I’ve seen from other questions that you recommend looking at the file processing examples which are in Java and Go. These both use the Session API so data can be cached on the worker in memory and used there. From what I can tell the dotnet SDK does not have this functionality yet.

Is there something similar we can use that’s in the SDK?
Do we have a timeline of when the Session API will arrive into the SDK?
If there isn’t anything similar in the SDK we can use I am presuming you would recommend an external cache like Redis, is that the correct way to go about this?

Thanks for you time

We recommend using “worker-specific task queues” for this purpose in SDKs, see this sample. Sessions are an older API only present in earlier SDKs and can have confusing semantics regarding error/retry. Note, we have an issue open to demonstrate whole-worker-specific-task-queue-activity-set retries in this .NET sample that we’ll get to shortly, but basically it’s just a loop around the work on failure (can see it in the equivalent Go sample).

1 Like

Cool thank you for that! I was getting quite confused. Just to confirm and make sure I’m clear - the reason we would want this worker-specific task queues for file processing is so we can have in memory caches of large payloads we can’t pass through activities? For instance I could cache 1000s of storage locations (urls to files) in memory inside the worker specific activies class and and activity would be able to read from that?

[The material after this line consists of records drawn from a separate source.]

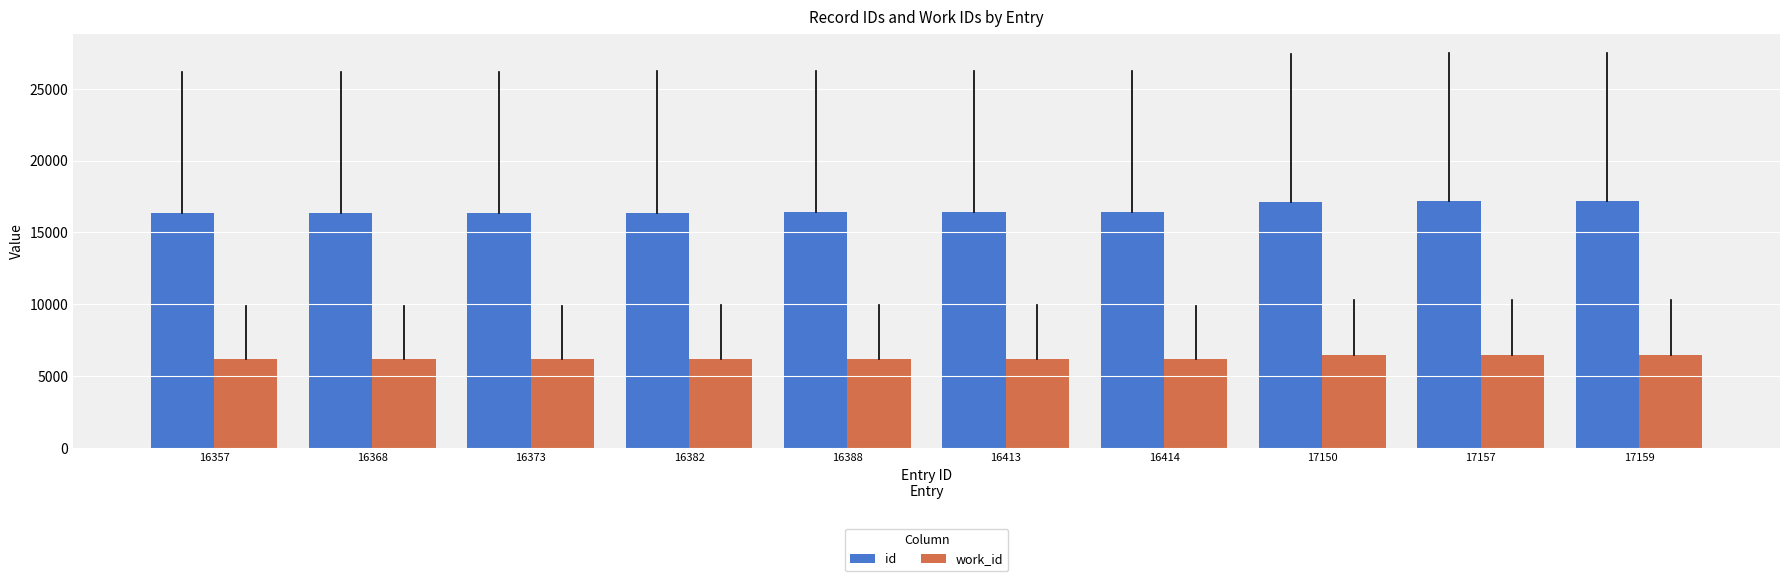

What is the difference between the work_id values at 16414 and 17159?

263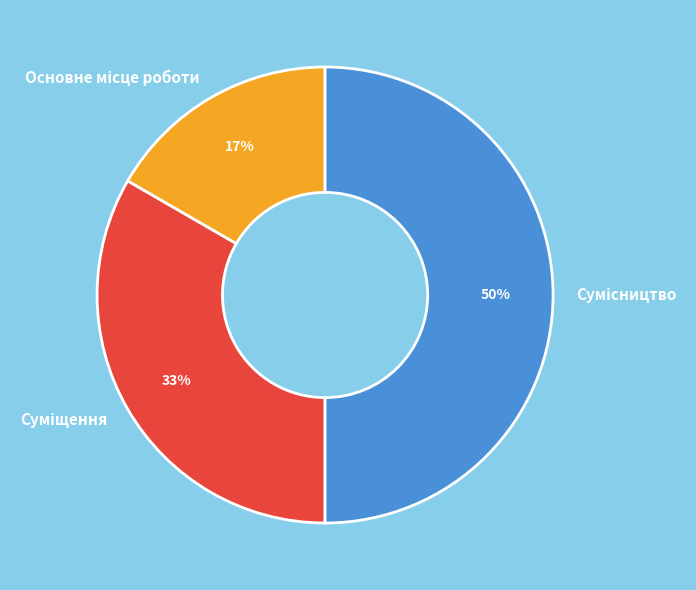

To the nearest percent, what is the difference between the largest and smallest slice percentages?

33%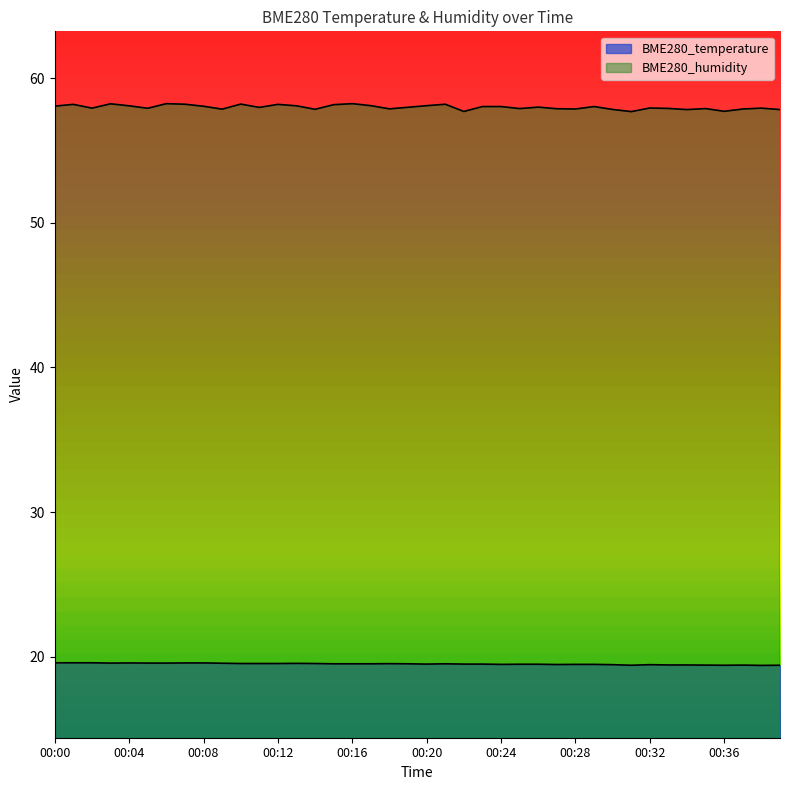

What is the lowest value of the BME280_temperature series?

19.4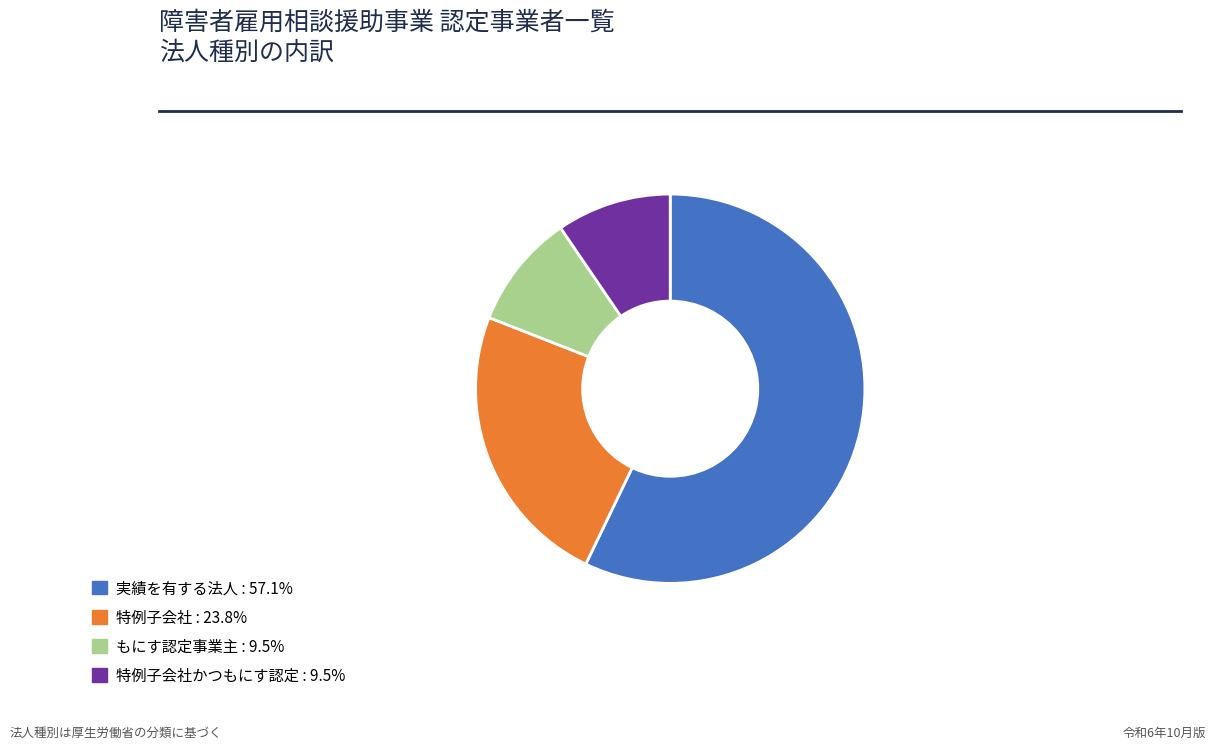

Is there a majority slice in this chart?

Yes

File processing is good use case for worker-specific task queues. A good use case is when you must have multiple activities run on the same physical machine. But many do not use disk for large payloads, they use a blob store of sorts and in those cases there may not be benefit to forcing multiple activities to run on a single machine.

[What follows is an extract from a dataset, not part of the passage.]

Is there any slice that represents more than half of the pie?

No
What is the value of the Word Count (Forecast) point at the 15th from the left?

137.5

So if you’re operating on a 4GB file and you have a good reason to have separate activities to do the operations (e.g. they need to be independently failable/retryable/time-out-able units of work), worker-specific task queues may work. But if you’re operating on a 4GB file and you don’t have a good reason to do separate activities, you might as well do all the steps you need in a single activity (heartbeating while you do so). If you’re operating on a 4MB set of data, using a blob store is probably more reasonable instead of worker-specific task queues which limit the distribution of activities.

Hmmm thanks for the informed response. Will have to discuss with the team I think. The work is mostly downloading that data from a server and putting it in blob storage and then figuring out a few things before we can start individual workflows for each piece of data. The data we are keeping around is simply locations in blob storage. I don’t think in a lot of cases it will even reach 100mb.

That process does involve multiple stages of downloads and connections to the blob storage due to zip files being involved. So it would be nice if we could get the individual retry on the activities but I see your point about the one activity way of doing things.

Are you saying if we are working with a smaller amount of data it would be easier just to load that in and out of blob storage for the activities that need it?

Thanks for all your help! It’s been really great.

This is up to you. You’ll have to measure the cost of repeatedly downloading data for each activity vs forcing activities to operate on the same worker (via worker-specific task queues) that may have that data downloaded on disk from a previous activity.

If the cost of downloading is negligible (in perf and literal cost), I would encourage downloading as needed in each activity and therefore keeping activities self-contained and distributed and not concerned about where they run.